> [To do] Your job is to return each record exactly, minus any pictures.

> [Data extracts]

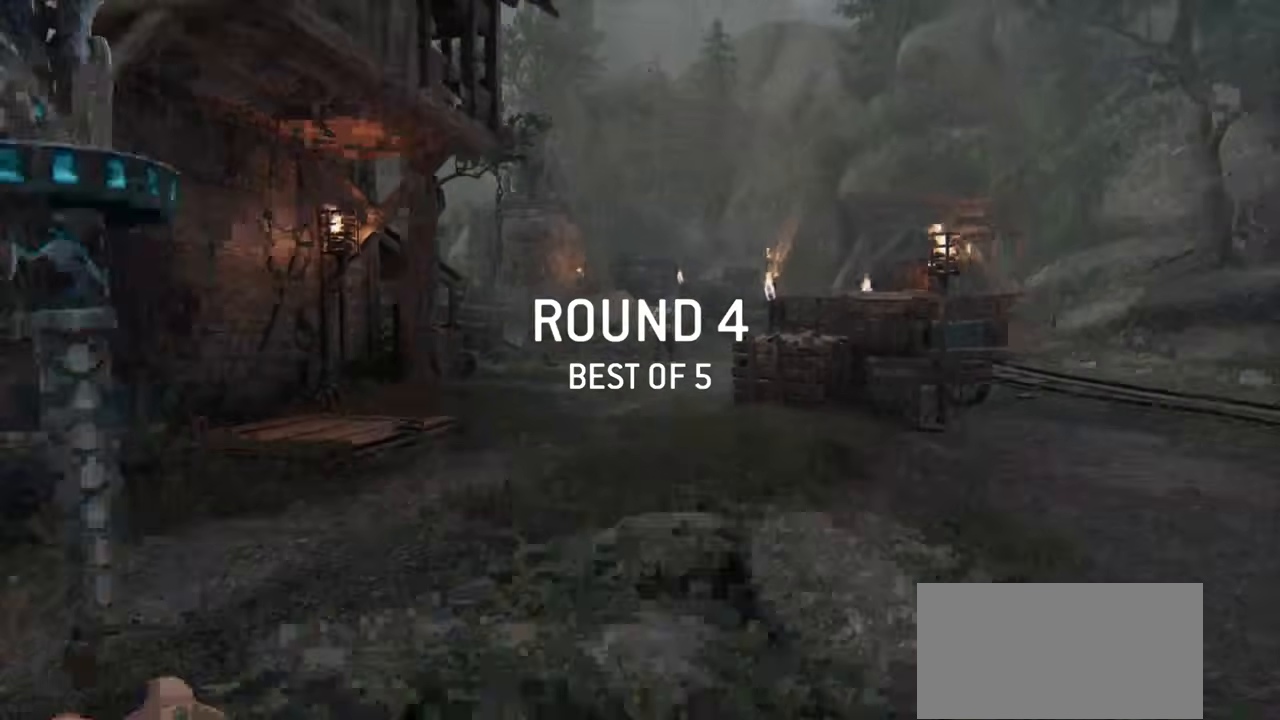
{"keys": ["a", "w"], "mouse": [], "events": [[16, "a", "down"], [83, "w", "down"], [233, "a", "up"], [484, "a", "down"]]}
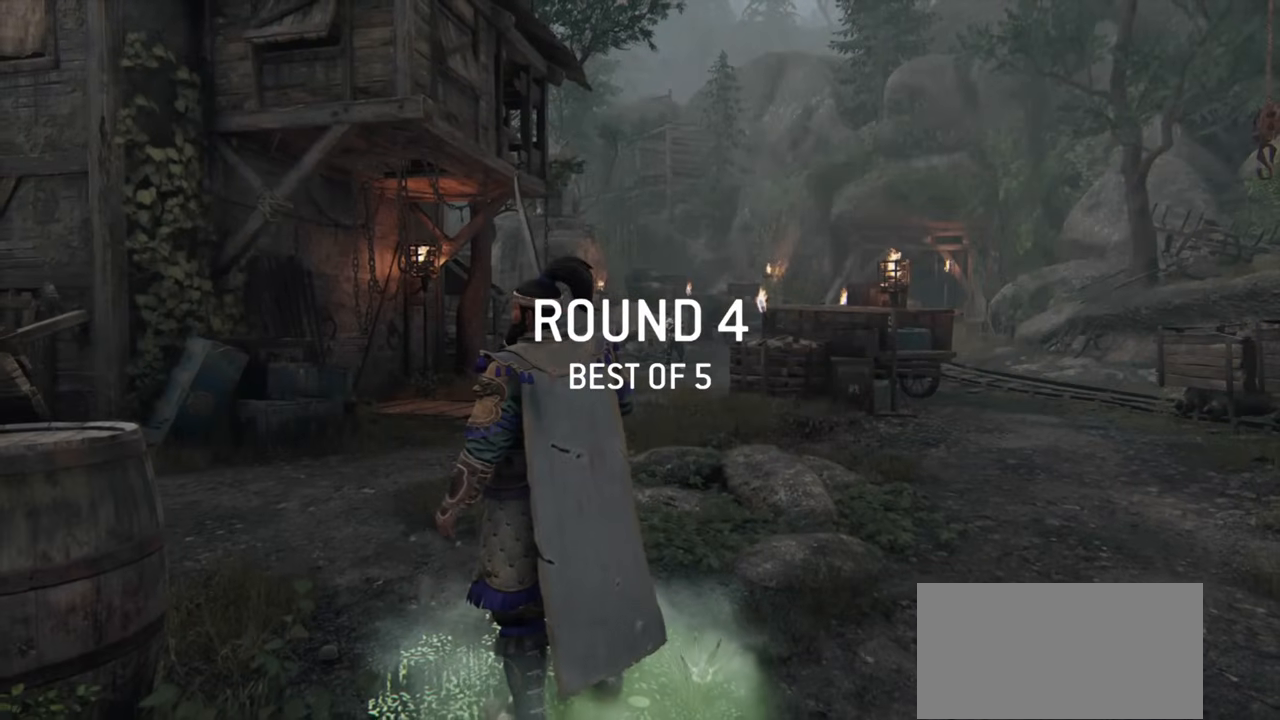
{"keys": ["w"], "mouse": [], "events": [[484, "a", "up"]]}
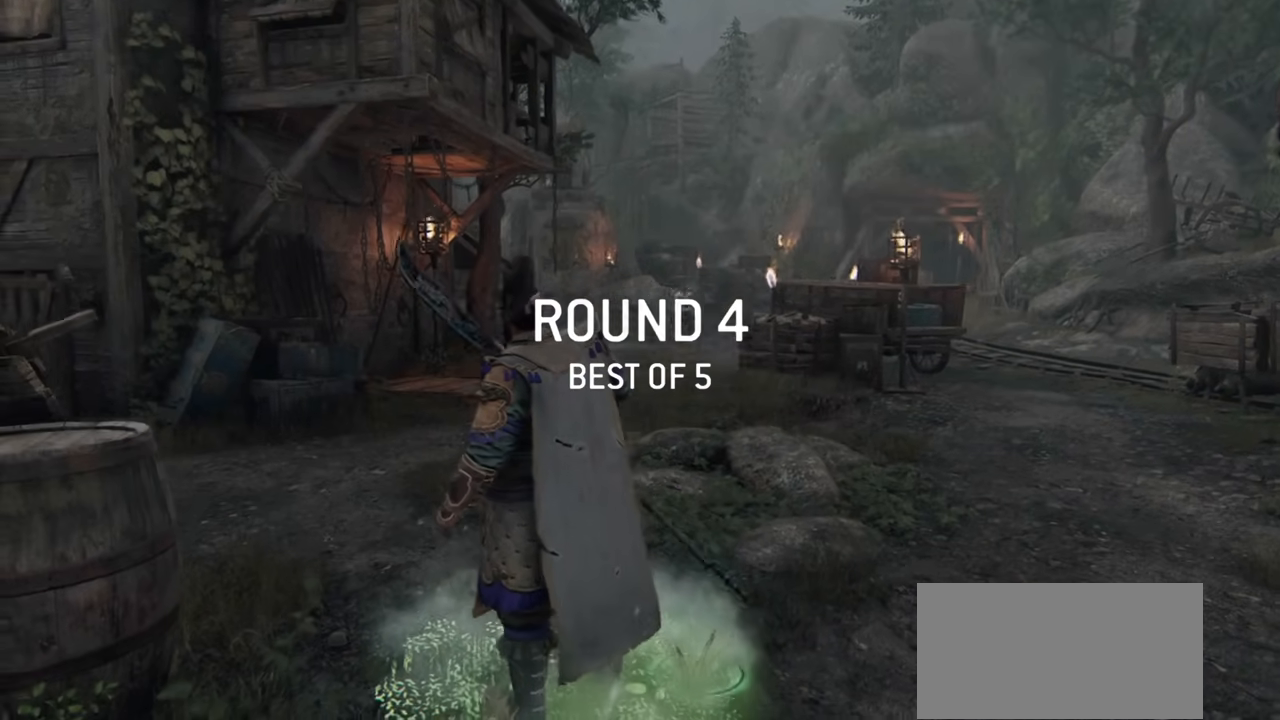
{"keys": ["shift", "w"], "mouse": [], "events": [[167, "shift", "down"]]}
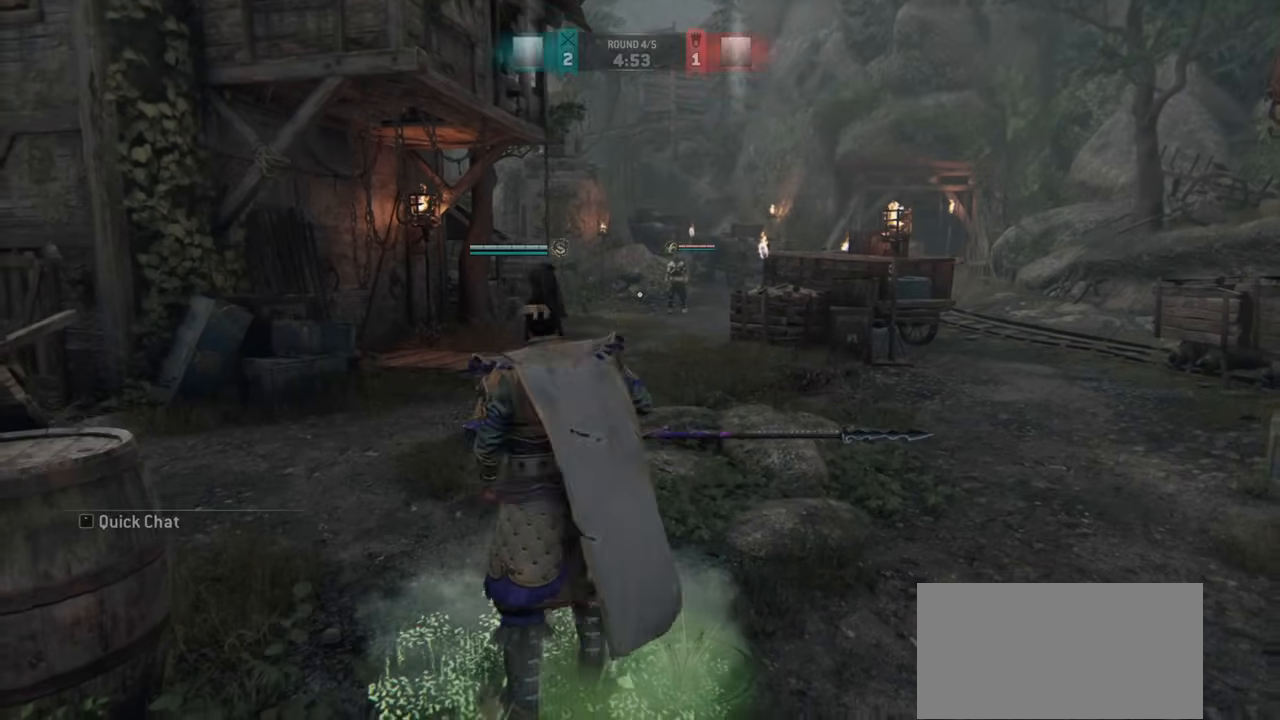
{"keys": ["d", "w"], "mouse": [], "events": [[217, "shift", "up"], [267, "d", "down"]]}
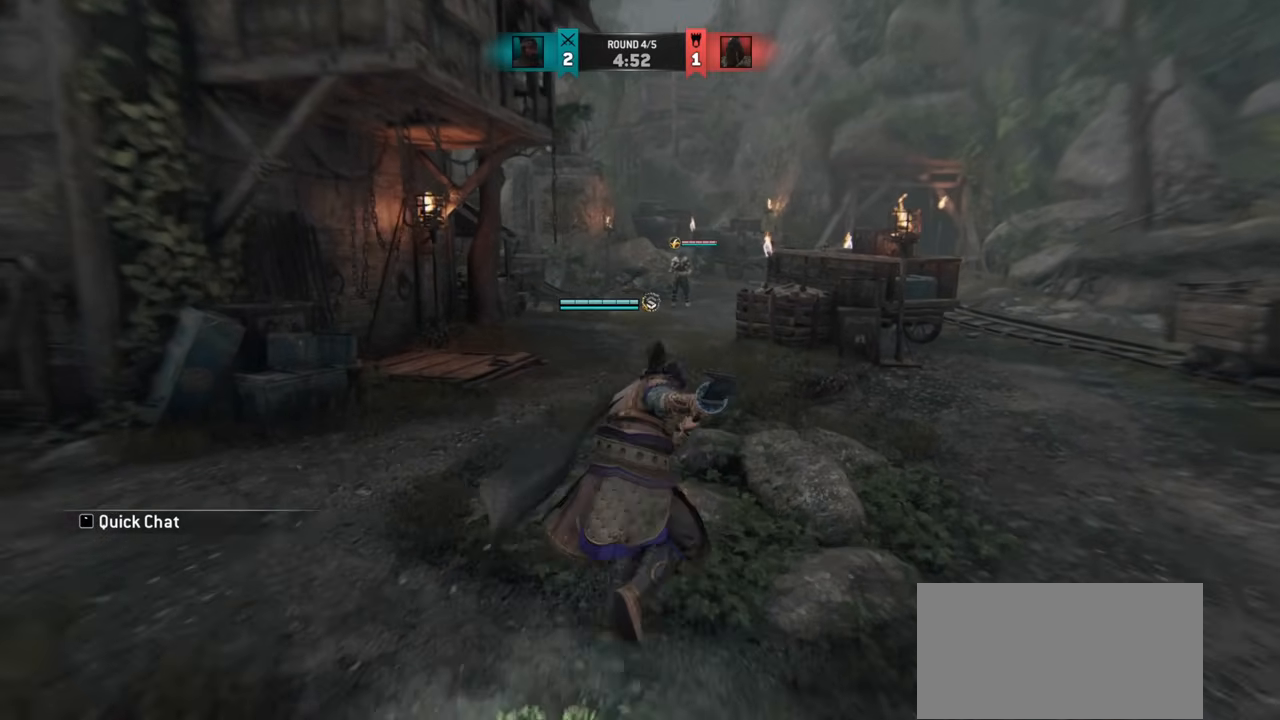
{"keys": ["a", "w"], "mouse": [], "events": [[200, "d", "up"], [384, "a", "down"]]}
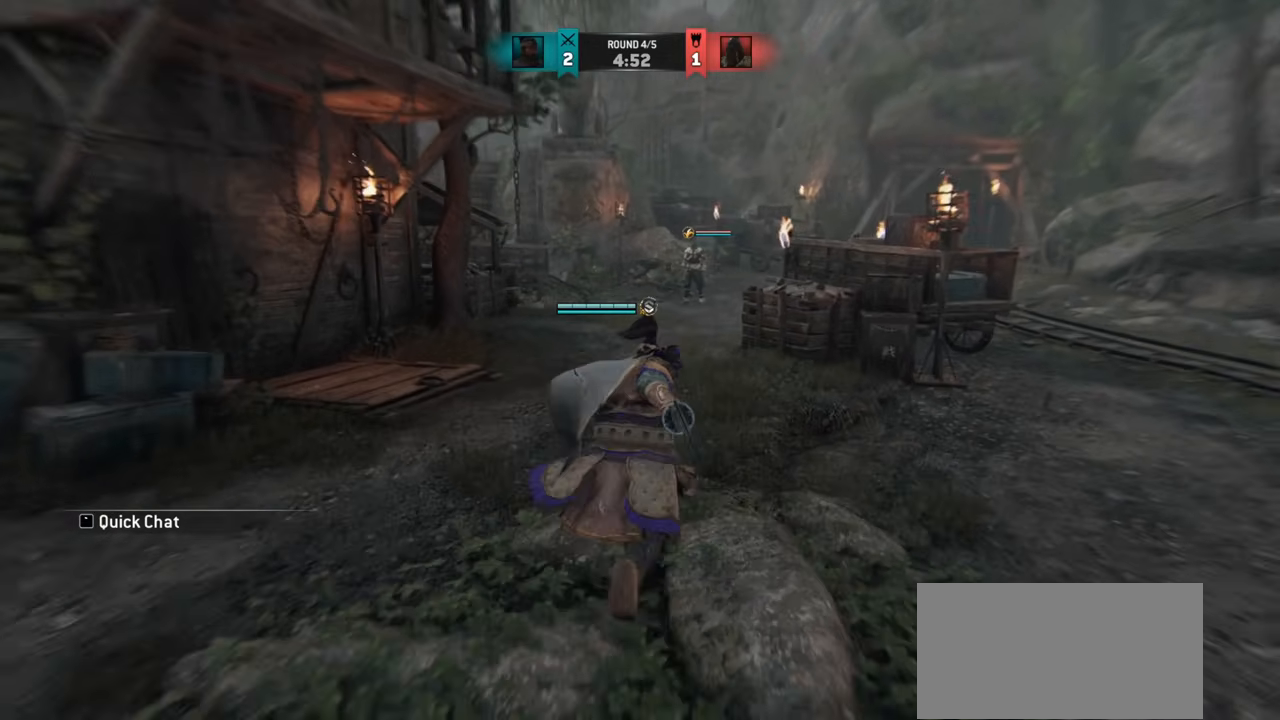
{"keys": ["w"], "mouse": [], "events": [[100, "a", "up"], [234, "a", "down"], [417, "a", "up"]]}
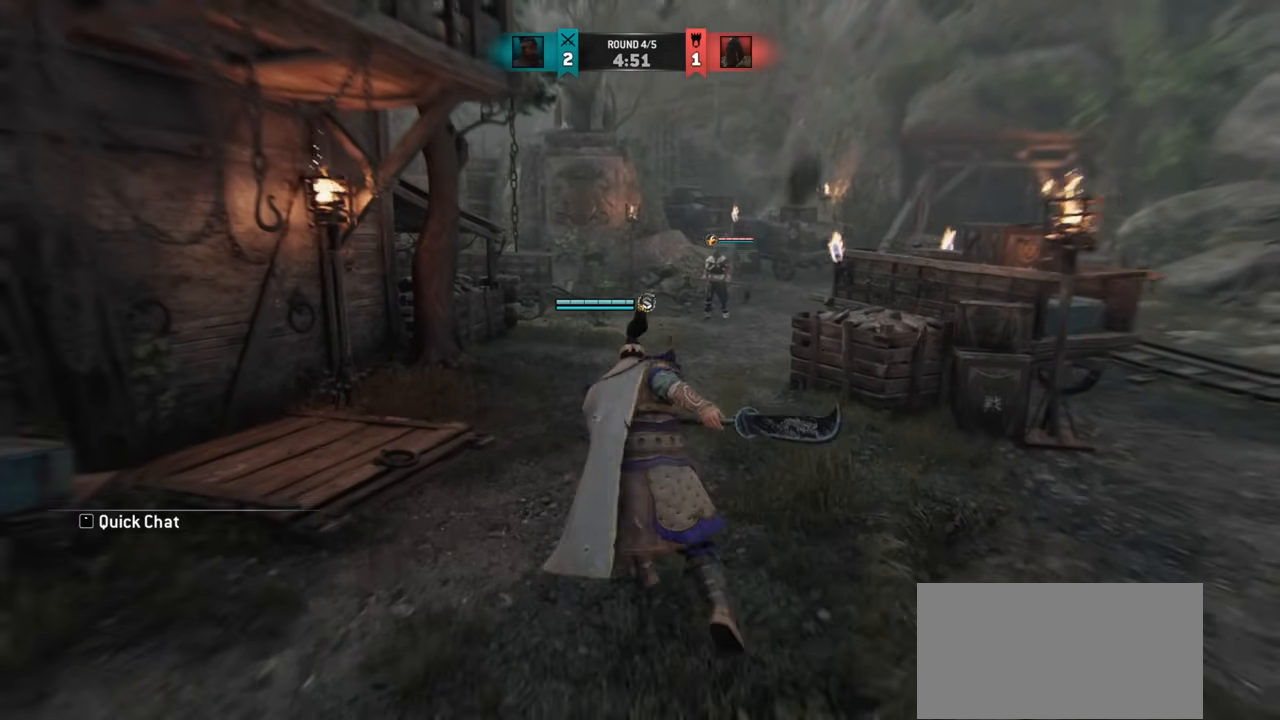
{"keys": ["w"], "mouse": [], "events": [[67, "a", "down"], [233, "a", "up"]]}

> [Answer below]
{"keys": ["a", "w"], "mouse": [], "events": [[16, "a", "down"], [83, "w", "down"], [233, "a", "up"], [484, "a", "down"]]}
{"keys": ["w"], "mouse": [], "events": [[484, "a", "up"]]}
{"keys": ["shift", "w"], "mouse": [], "events": [[167, "shift", "down"]]}
{"keys": ["d", "w"], "mouse": [], "events": [[217, "shift", "up"], [267, "d", "down"]]}
{"keys": ["a", "w"], "mouse": [], "events": [[200, "d", "up"], [384, "a", "down"]]}
{"keys": ["w"], "mouse": [], "events": [[100, "a", "up"], [234, "a", "down"], [417, "a", "up"]]}
{"keys": ["w"], "mouse": [], "events": [[67, "a", "down"], [233, "a", "up"]]}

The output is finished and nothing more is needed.